La nieta que todavía no conoce
Hay un costado de esta historia que duele todavía más, y la propia Nannis lo puso sobre la mesa sin que nadie se lo arrancara. Venezia, la hija de tres años que Alex tuvo con la bailarina Melody Luz, sigue siendo una cara desconocida para la abuela materna. «Sí, obvio, es mi nieta, obviamente quiero conocerla», reconoció, y de inmediato aclaró el condicional: la conocerá «el día que los demás me la quieran presentar». Otra vez la pelota del lado de su hijo. Otra vez la madre plantada en la puerta, sin tocar el timbre, esperando que le abran desde adentro.
- Con Alex: vínculo congelado y sin contactos recientes; Nannis dice estar disponible si él decide acercarse.
- Con Venezia: nieta de tres años a la que aún no conoce; el acercamiento depende de su hijo y su pareja.
- Con Charlotte: comunicación fluida desde el reality; le repitió «tenés que ganar» y la invitó a una pijamada en el Hotel Palace de Madrid.

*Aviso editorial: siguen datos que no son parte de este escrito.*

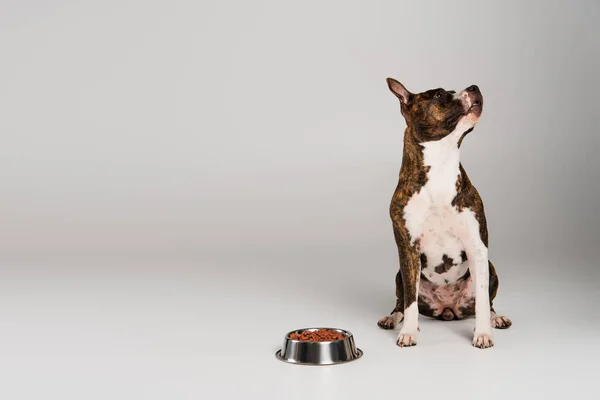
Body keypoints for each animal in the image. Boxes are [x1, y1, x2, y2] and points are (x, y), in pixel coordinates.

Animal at [376, 77, 510, 346]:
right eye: (438, 95)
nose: (474, 88)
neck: (441, 163)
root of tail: (448, 309)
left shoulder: (477, 247)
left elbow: (482, 300)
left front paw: (482, 333)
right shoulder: (408, 250)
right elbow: (410, 302)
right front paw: (408, 331)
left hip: (490, 267)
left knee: (488, 301)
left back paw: (495, 318)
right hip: (399, 274)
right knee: (401, 301)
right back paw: (393, 318)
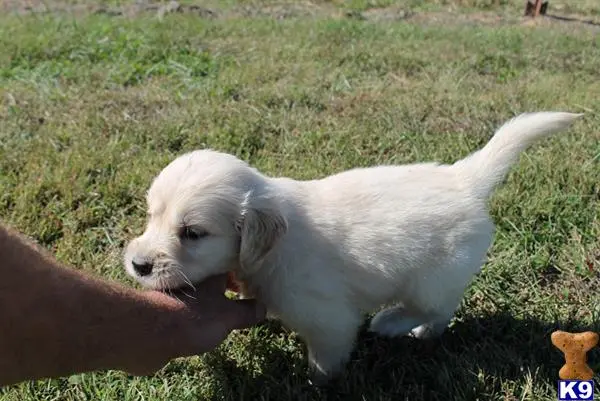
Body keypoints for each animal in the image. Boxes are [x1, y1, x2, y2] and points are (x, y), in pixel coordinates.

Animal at [123, 111, 580, 382]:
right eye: (151, 215)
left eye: (193, 233)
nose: (138, 265)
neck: (274, 246)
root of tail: (463, 179)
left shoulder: (328, 319)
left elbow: (326, 357)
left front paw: (315, 383)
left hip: (433, 278)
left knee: (435, 310)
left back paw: (394, 323)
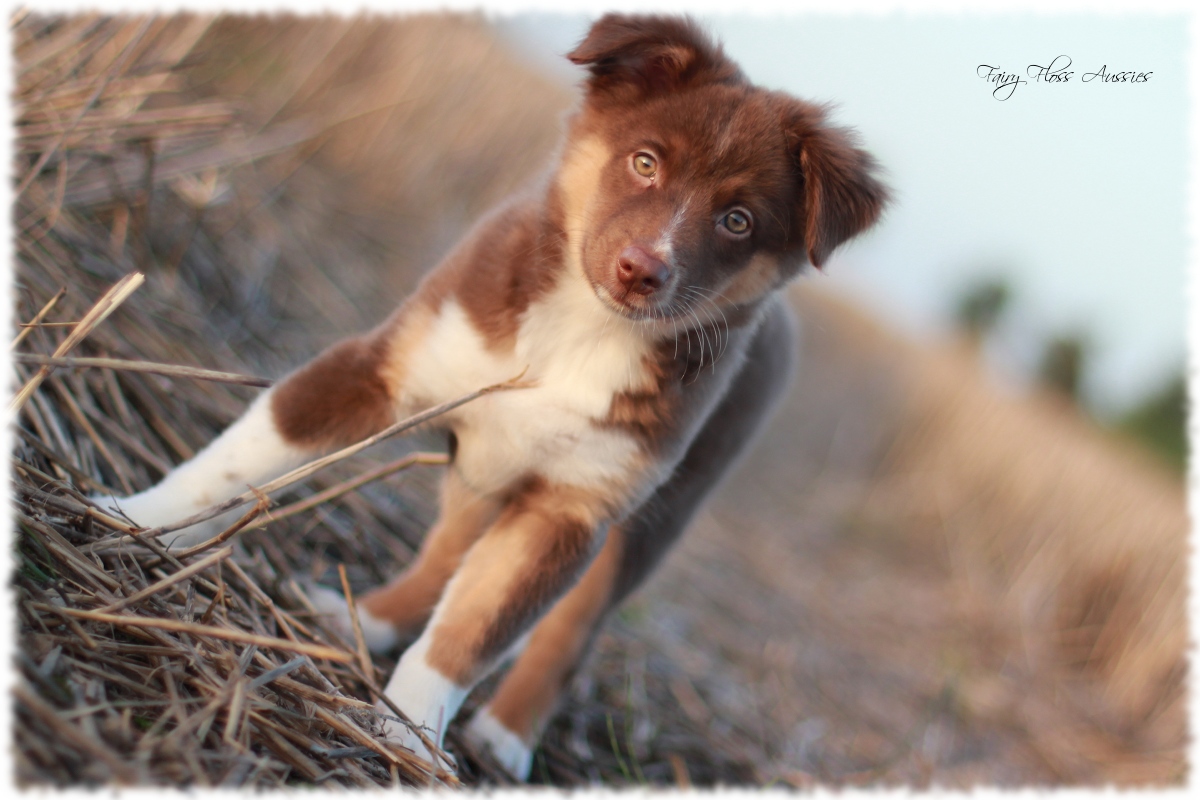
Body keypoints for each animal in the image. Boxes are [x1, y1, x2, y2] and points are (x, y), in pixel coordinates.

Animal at [93, 15, 888, 782]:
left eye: (737, 221)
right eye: (645, 162)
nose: (641, 271)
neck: (583, 329)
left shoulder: (571, 508)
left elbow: (479, 626)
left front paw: (411, 733)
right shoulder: (385, 365)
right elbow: (241, 458)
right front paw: (132, 523)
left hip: (662, 511)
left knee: (573, 625)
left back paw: (507, 733)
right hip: (481, 463)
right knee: (448, 548)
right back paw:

Mientras esa puerta con Alex sigue trabada, la relación con su hija Charlotte atraviesa un momento completamente distinto. Charlotte está metida en un reality y la madre la llamó desde Marbella para arengarla como se arenga a una hija antes de un partido importante: «Tenés que ganar, Charlotte. Aguantate a todas las locas y ganá, Charlotte, vamos, si vos podés». Del otro lado, la joven le contestó con una frase que a esta altura ya parece un mandato familiar: «Siempre ganadora, mamá, como vos me enseñaste». Después, Nannis la invitó a España ni bien termine el programa y hasta le marcó destino y premio: pijamada en el Hotel Palace y la copa viajando de vuelta a Marbella.
Sobre los rumores que circulan cada vez que un Caniggia aparece en una revista, Nannis los despachó con una carcajada que se le coló entre las palabras: «Dicen cada barbaridad… ¿Vas a creer todas las barbaridades que dicen? Imposible». Una forma bastante práctica de no dejarse llevar por el ruido de afuera, en un mundo donde el ruido de afuera es el negocio de varios.
Me quedo pensando en lo que dejó dicho Mariana, que es mucho y es poco al mismo tiempo. Mucho, porque hablar de un hijo sin rencores y con la convicción intacta de seguir siendo su madre no es poca cosa. Poco, porque en el fondo no hace más que confirmar que las heridas más profundas de una familia no se arreglan con un comunicado ni con una entrevista: se arreglan con tiempo, con llamados que alguien tiene que empezar a hacer y con ganas que a veces tardan en llegar. Mientras tanto, ella espera. Y mientras espera, le sigue diciendo a su hija que gane. Como me dijo una vez un viejo cantor en un patio, al amanecer, después de un festival largo: madre hay una sola, y se extraña siempre, ganemos o perdamos.